Content revision data
━━━━━━━━━━
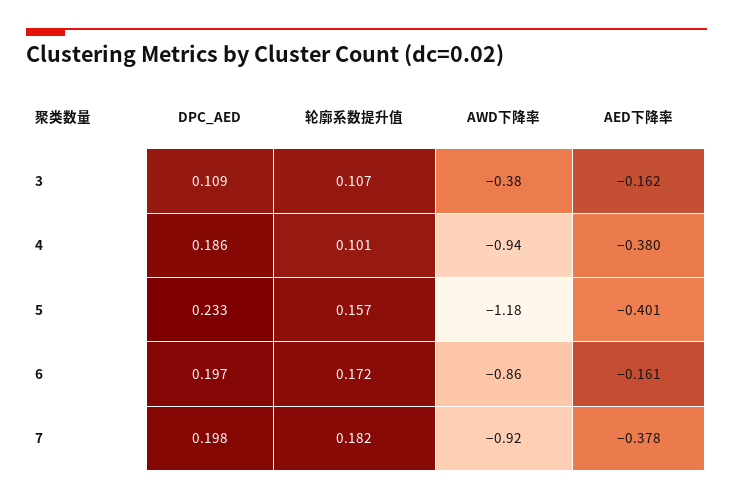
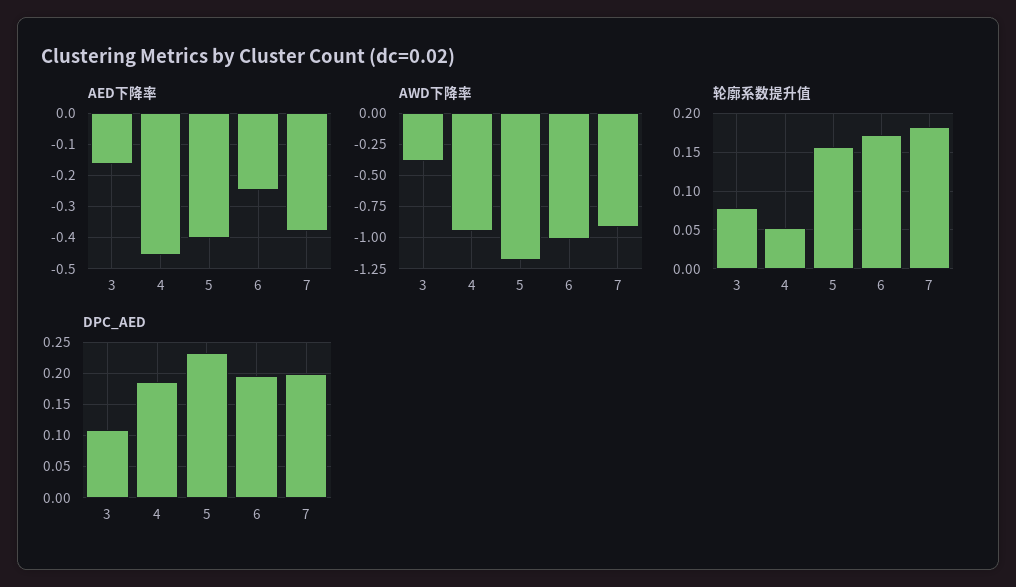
  {
    "DPC_AED": {
      "3": 0.109,
      "4": 0.186,
      "5": 0.233,
      "6": 0.197,
      "7": 0.198
    },
    "轮廓系数提升值": {
-     "3": 0.107,
+     "3": 0.08,
-     "4": 0.101,
+     "4": 0.05,
      "5": 0.157,
      "6": 0.172,
      "7": 0.182
    },
    "AWD下降率": {
      "3": -0.38,
      "4": -0.94,
      "5": -1.18,
-     "6": -0.86,
+     "6": -1,
      "7": -0.92
    },
    "AED下降率": {
      "3": -0.162,
-     "4": -0.38,
+     "4": -0.46,
      "5": -0.401,
-     "6": -0.161,
+     "6": -0.24,
      "7": -0.378
    }
  }

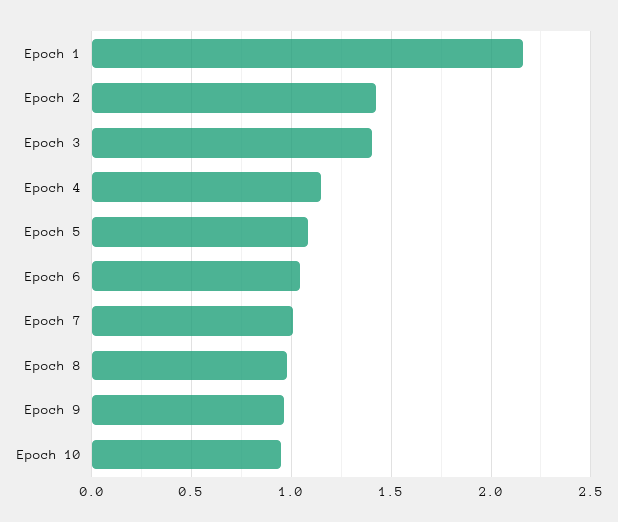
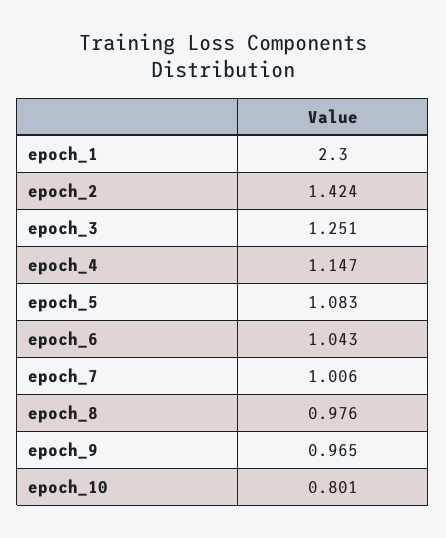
  {
-   "Epoch 1": 2.15,
+   "Epoch 1": 2.3,
    "Epoch 2": 1.424,
-   "Epoch 3": 1.4,
+   "Epoch 3": 1.251,
    "Epoch 4": 1.147,
    "Epoch 5": 1.083,
    "Epoch 6": 1.043,
    "Epoch 7": 1.006,
    "Epoch 8": 0.976,
    "Epoch 9": 0.965,
-   "Epoch 10": 0.95
+   "Epoch 10": 0.801
  }

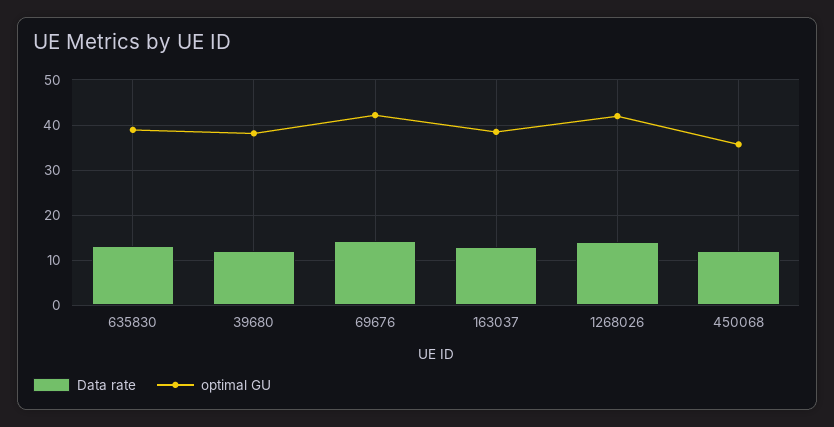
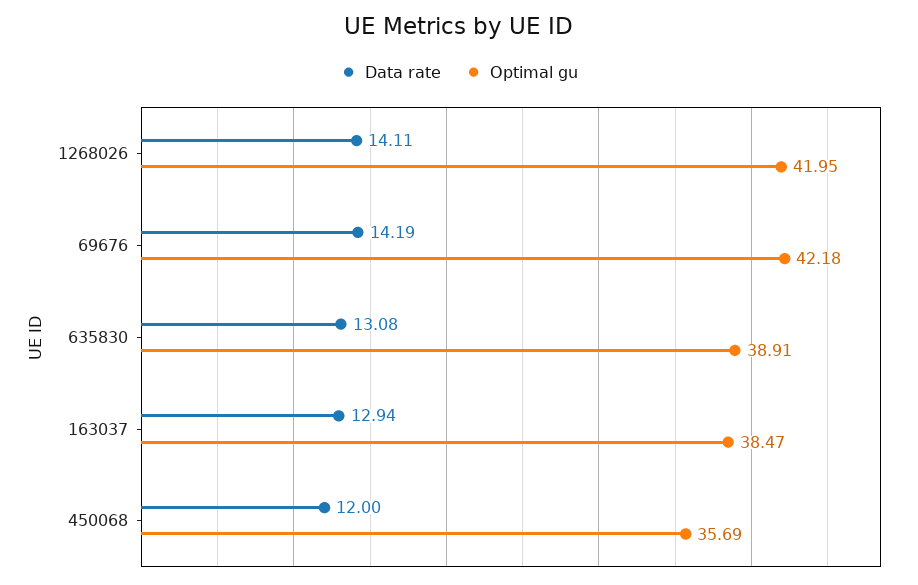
  {
    "Data rate": {
      "635830": 13.08,
-     "39680": 12,
      "69676": 14.19,
      "163037": 12.94,
      "1268026": 14.11,
      "450068": 12
    },
    "optimal GU": {
      "635830": 38.91,
-     "39680": 38,
      "69676": 42.18,
      "163037": 38.47,
      "1268026": 41.95,
      "450068": 35.69
    }
  }

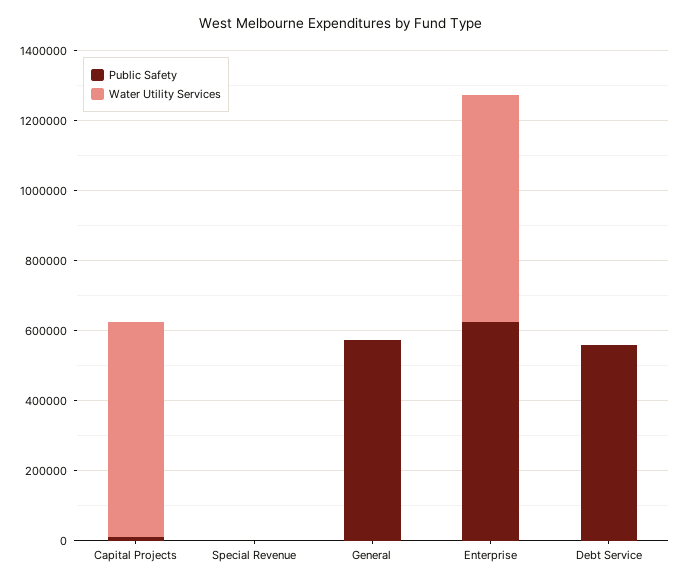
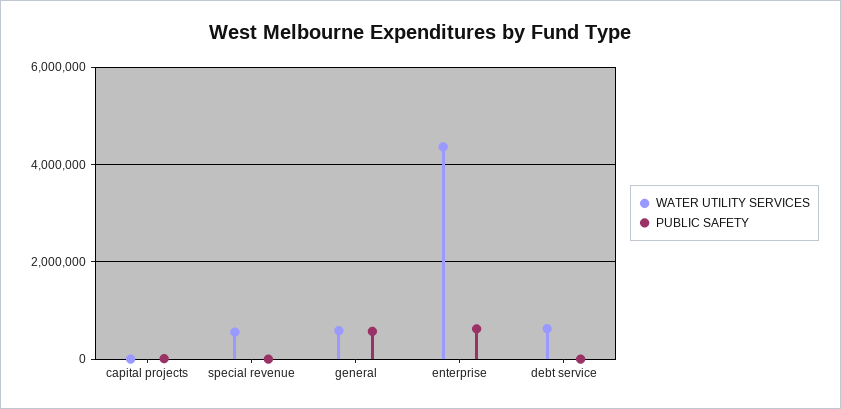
  {
    "Public Safety": {
      "Capital Projects": 0,
      "Special Revenue": 0,
      "General": 550000,
      "Enterprise": 600000,
-     "Debt Service": 550000
+     "Debt Service": 0
    },
    "Water Utility Services": {
-     "Capital Projects": 600000,
+     "Capital Projects": 0,
-     "Special Revenue": 0,
+     "Special Revenue": 600000,
-     "General": 0,
+     "General": 600000,
-     "Enterprise": 650000,
+     "Enterprise": 4400000,
-     "Debt Service": 0
+     "Debt Service": 600000
    }
  }

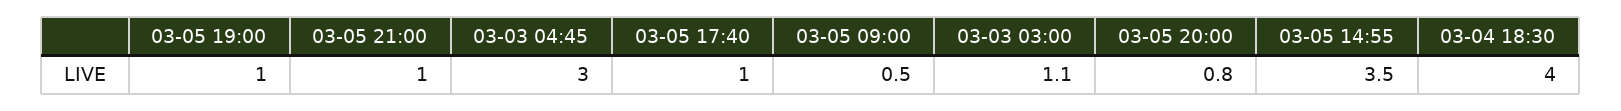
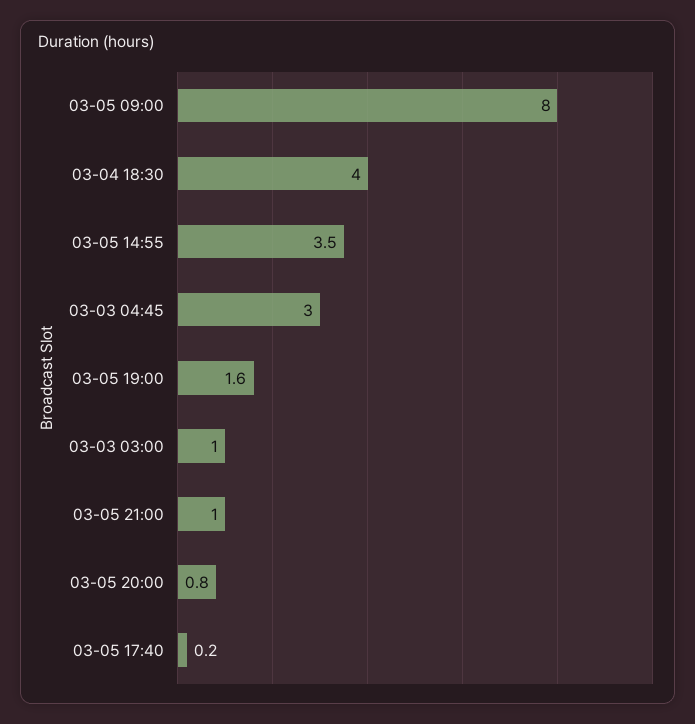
  {
-   "03-05 19:00": 1,
+   "03-05 19:00": 1.6,
    "03-05 21:00": 1,
    "03-03 04:45": 3,
-   "03-05 17:40": 1,
+   "03-05 17:40": 0.2,
-   "03-05 09:00": 0.5,
+   "03-05 09:00": 8,
-   "03-03 03:00": 1.1,
+   "03-03 03:00": 1,
    "03-05 20:00": 0.8,
    "03-05 14:55": 3.5,
    "03-04 18:30": 4
  }

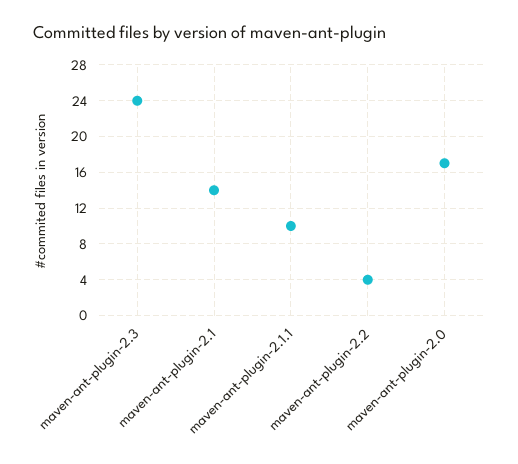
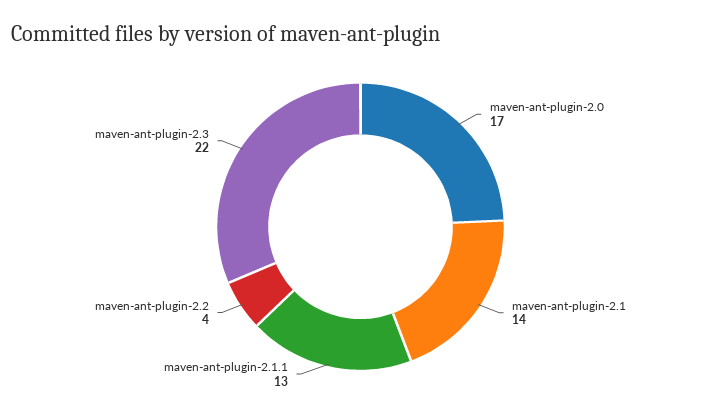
  {
-   "maven-ant-plugin-2.3": 24,
+   "maven-ant-plugin-2.3": 22,
    "maven-ant-plugin-2.1": 14,
-   "maven-ant-plugin-2.1.1": 10,
+   "maven-ant-plugin-2.1.1": 13,
    "maven-ant-plugin-2.2": 4,
    "maven-ant-plugin-2.0": 17
  }

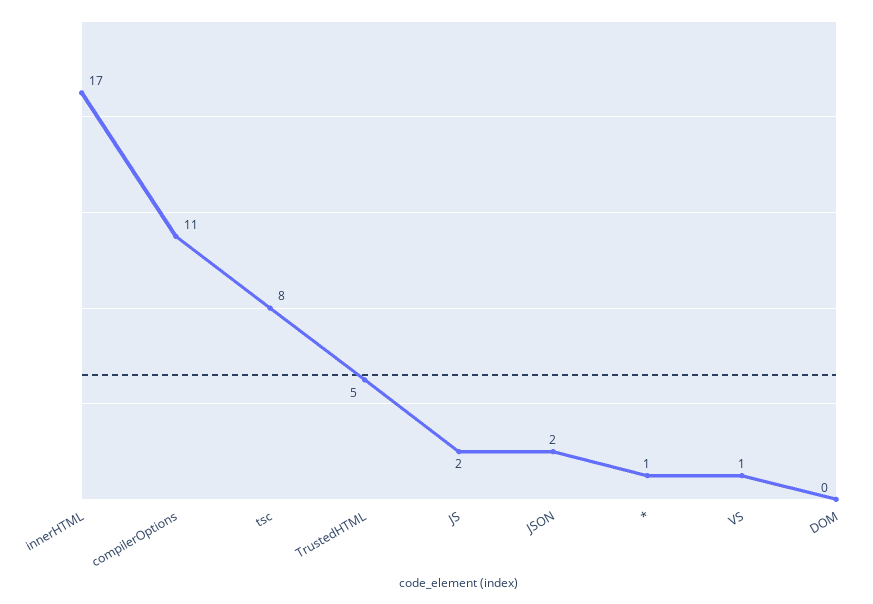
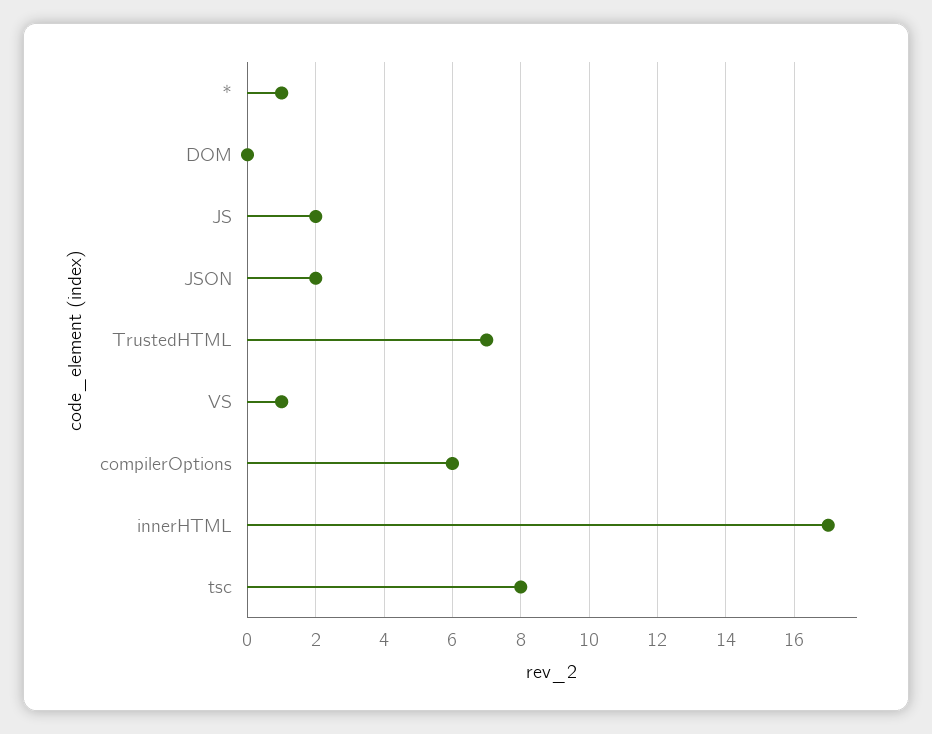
  {
    "innerHTML": 17,
-   "compilerOptions": 11,
+   "compilerOptions": 6,
    "tsc": 8,
-   "TrustedHTML": 5,
+   "TrustedHTML": 7,
    "JS": 2,
    "JSON": 2,
    "*": 1,
    "VS": 1,
    "DOM": 0
  }

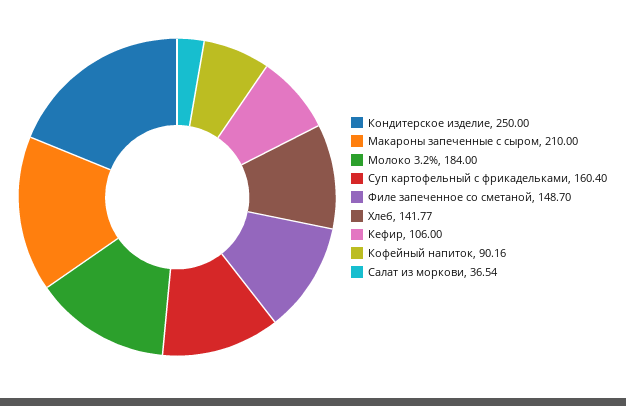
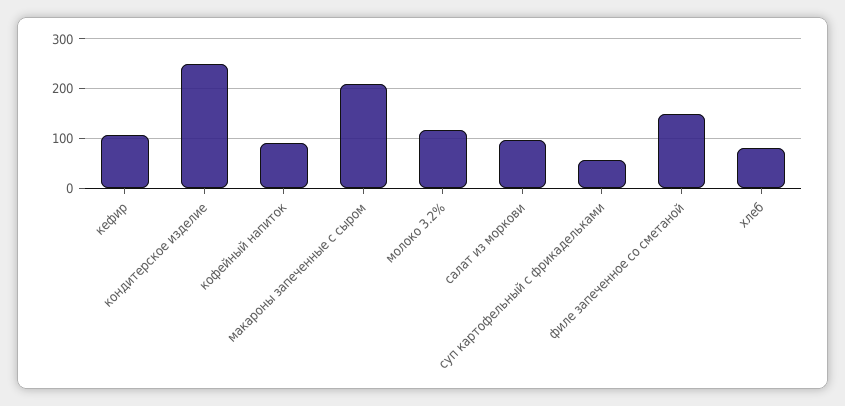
  {
    "Кондитерское изделие": 250,
    "Макароны запеченные с сыром": 210,
-   "Молоко 3.2%": 184,
+   "Молоко 3.2%": 120,
-   "Суп картофельный с фрикадельками": 160.4,
+   "Суп картофельный с фрикадельками": 60,
    "Филе запеченное со сметаной": 148.7,
-   "Хлеб": 141.77,
+   "Хлеб": 80,
    "Кефир": 106,
    "Кофейный напиток": 90.16,
-   "Салат из моркови": 36.54
+   "Салат из моркови": 100
  }

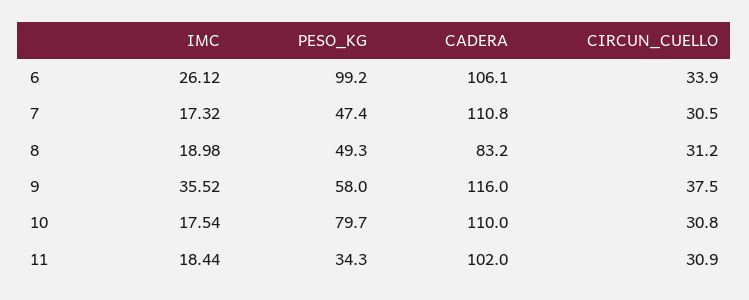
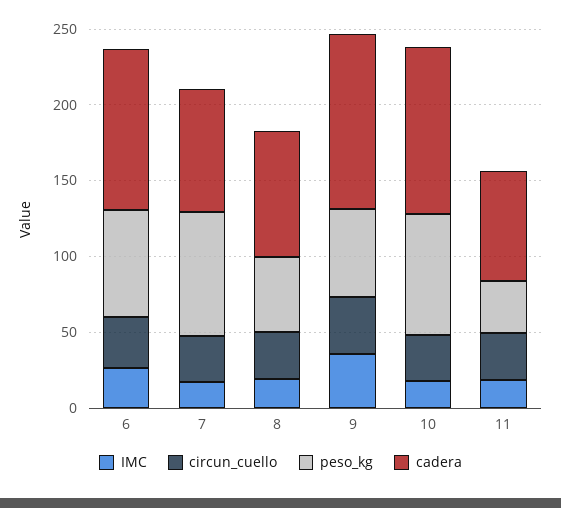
  {
    "IMC": {
      "6": 26.12,
      "7": 17.32,
      "8": 18.98,
      "9": 35.52,
      "10": 17.54,
      "11": 18.44
    },
    "PESO_KG": {
-     "6": 99.2,
+     "6": 70,
-     "7": 47.4,
+     "7": 80,
      "8": 49.3,
      "9": 58,
      "10": 79.7,
      "11": 34.3
    },
    "CADERA": {
      "6": 106.1,
-     "7": 110.8,
+     "7": 80,
      "8": 83.2,
      "9": 116,
      "10": 110,
-     "11": 102
+     "11": 70
    },
    "CIRCUN_CUELLO": {
      "6": 33.9,
      "7": 30.5,
      "8": 31.2,
      "9": 37.5,
      "10": 30.8,
      "11": 30.9
    }
  }

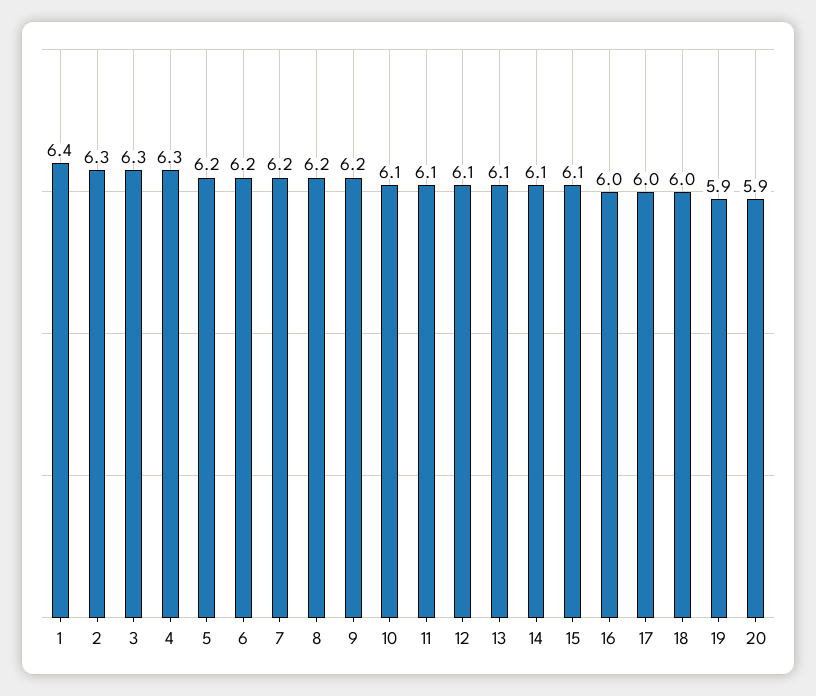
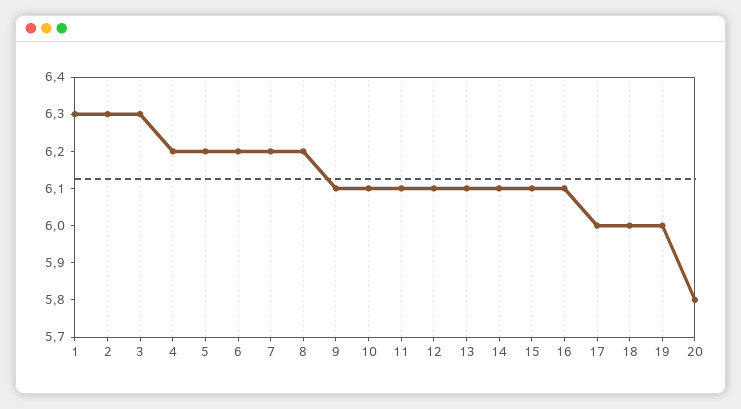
  {
-   "1": 6.4,
+   "1": 6.3,
    "2": 6.3,
    "3": 6.3,
-   "4": 6.3,
+   "4": 6.2,
    "5": 6.2,
    "6": 6.2,
    "7": 6.2,
    "8": 6.2,
-   "9": 6.2,
+   "9": 6.1,
    "10": 6.1,
    "11": 6.1,
    "12": 6.1,
    "13": 6.1,
    "14": 6.1,
    "15": 6.1,
-   "16": 6,
+   "16": 6.1,
    "17": 6,
    "18": 6,
-   "19": 5.9,
+   "19": 6,
-   "20": 5.9
+   "20": 5.8
  }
━━━━━━━━━━
- _Directions for this task_:
For each line above that includes the word "картофельный", make a copy of that line.

- _Result for this exercise_:
-   "Суп картофельный с фрикадельками": 160.4,
+   "Суп картофельный с фрикадельками": 60,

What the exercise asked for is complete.